■ **Text block**
——

# Humic acid



## SHOT (Jan 4, 2017)

Hey guys, i'm going organic 100% in my new grow ( i've grown MJ 2 times but not organically) and my seeds are on their way. I bought 250ml of humic acid to decrease the ph of the water but i just found on google that it gives extra benefits for the plants. Who used that solution before?


----------



## Rosebud (Jan 4, 2017)

I have always used it outdoors. I haven't used it inside but I should. don't over do it though, you don't need much.


----------



## umbra (Jan 4, 2017)

Humic and fulvic acid. I'm not sure if you understand the ion exchange that happens in soil and humic acids role, but it can change the soil chemistry and aid in the microorganisms that convert organic nutrients into a chelated form that the plants can readily absorb.


----------



## SHOT (Jan 5, 2017)

Rosebud i want to use a bit of that just to make my ph 6.2-6.5 that will affect my plants?
Umbra yea i saw that on google, now i have an idea wjat is the role.
Can i use it while cloning to adjust the ph or its not recommended?


----------



## umbra (Jan 5, 2017)

I don't use it with cloning. I ph rockwool cubes to 6 and use Dip N Gro. 100% success rate for last few years.


----------



## SHOT (Jan 6, 2017)

Ohh okay thanks guys for the infos!


----------

——

■ **Provided information**
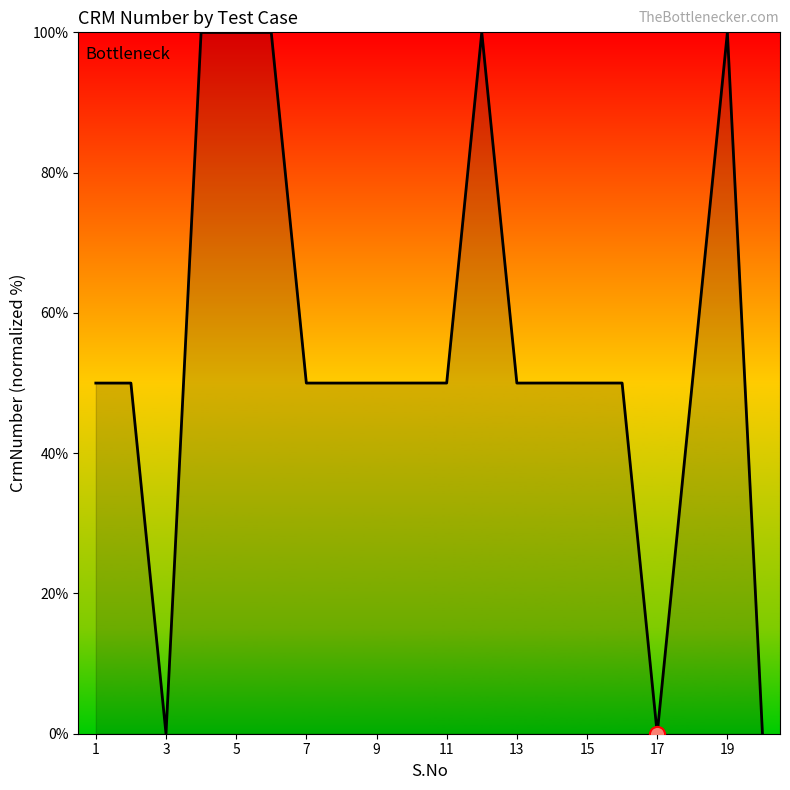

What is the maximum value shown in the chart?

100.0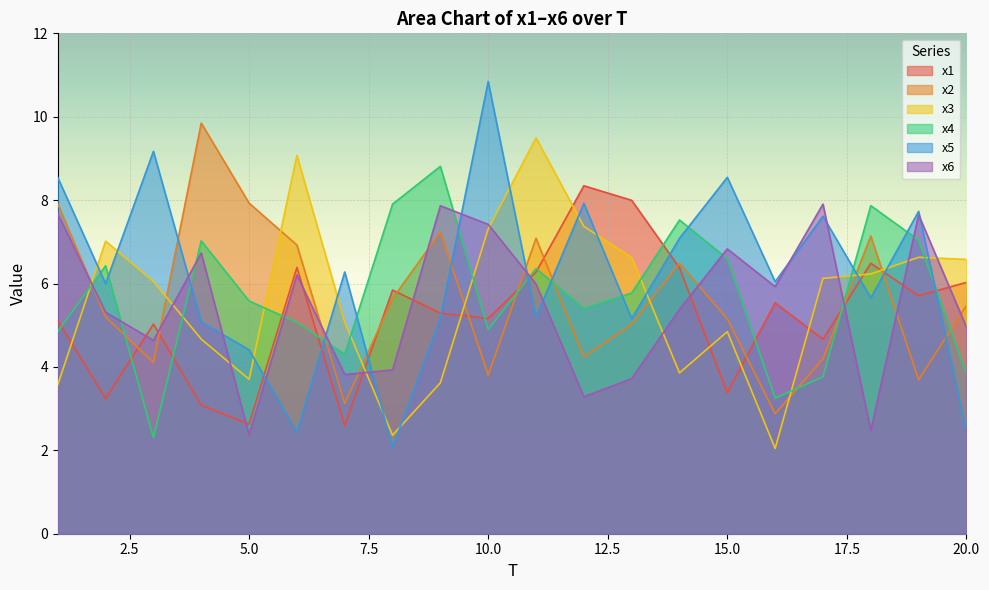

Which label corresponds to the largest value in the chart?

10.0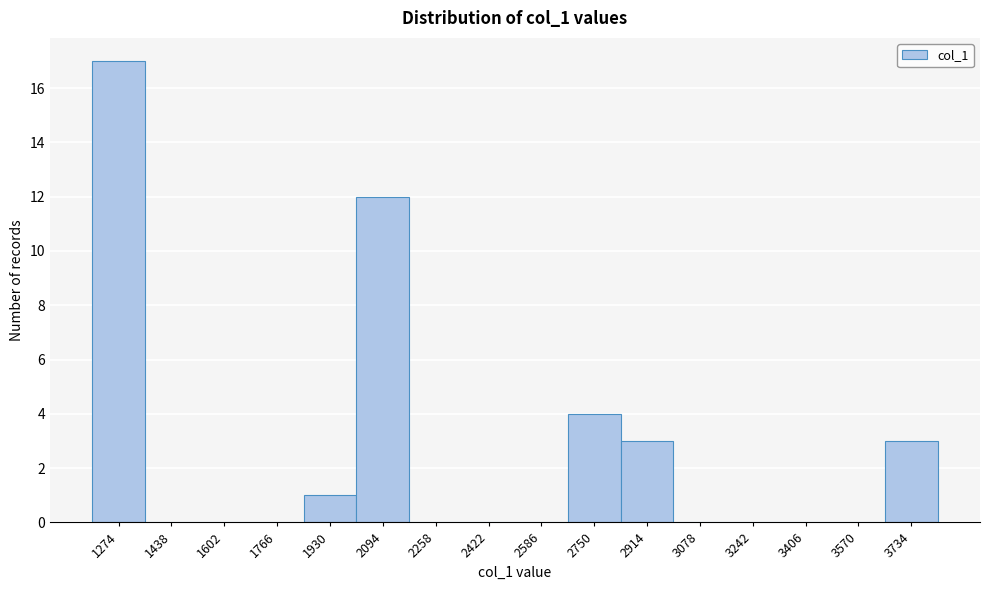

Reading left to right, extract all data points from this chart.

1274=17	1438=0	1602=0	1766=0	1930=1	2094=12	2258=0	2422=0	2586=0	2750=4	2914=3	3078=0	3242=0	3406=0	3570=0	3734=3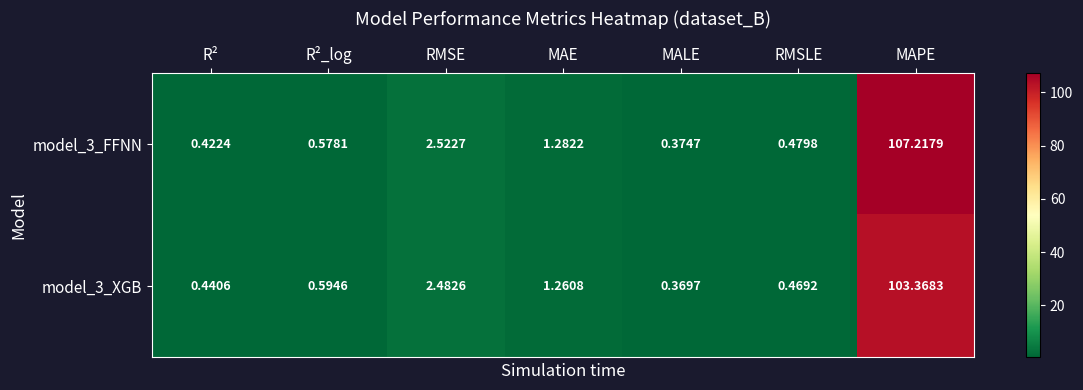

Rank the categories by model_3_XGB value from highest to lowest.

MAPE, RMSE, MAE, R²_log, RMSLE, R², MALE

——

■ **What is needed**
Which distinct usernames post in the humic acid thread? Give each one once. Draw only on the humic acid thread, not on the records.

■ **Written answer**
SHOT, Rosebud, umbra